Given that none of the studies was blinded, how much does reporting bias contribute to the observed increased risk of malaria in patients who stop CTX compared to that in those who continue?

What is the clinical significance of malaria occurring in HIV-infected adults on ART who do not take CTX prophylaxis?

Do patients who stop CTX have a higher incidence of malaria than would be observed in HIV-uninfected people?

How does CTX compare with other antimalaria prophylactic drugs such as chloroquine (which may imply a lower pill burden)?

Does the background ecological exposure to malaria have an effect on the relationship between malaria and CTX?

Is CTX prophylaxis still beneficial in patients recently diagnosed with HIV who start ART early, that is with high CD4 counts, for example 500 cells/μl?

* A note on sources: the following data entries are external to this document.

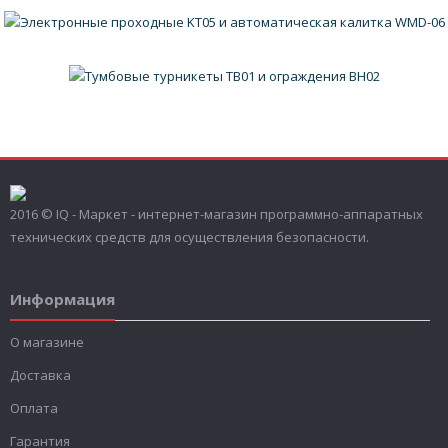
2016 © IQ - Маркет - интернет-магазин программно-аппаратных
технических средств для осуществления безопасности.
Информация
О магазине
Доставка
Оплата
Гарантия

Two ongoing randomised controlled trials, one in Uganda (ISRCTN44723643) and one in Malawi (NCT01650558), will help answer some of these questions. These studies investigate the effect of CTX on malaria incidence in HIV-infected patients on ART. The Ugandan trial is double-blind and placebo-controlled, and compares continued CTX prophylaxis with stopping CTX. The Malawian trial compares continued CTX with stopping CTX, but is not placebo-controlled; instead weekly chloroquine (CQ) prophylaxis is substituted for CTX. Results are expected in 2015.

Conclusion

Few studies have investigated the effect of CTX on malaria in patients on ART; these studies show a trend towards a beneficial effect of CTX on malaria. Only 2 of the reviewed studies were randomised and they were the only ones specifically designed to investigate this association. Most of the reviewed studies were subject to bias and confounding, and the clinical relevance of malaria experienced by patients stable on ART who are not on CTX prophylaxis is unclear.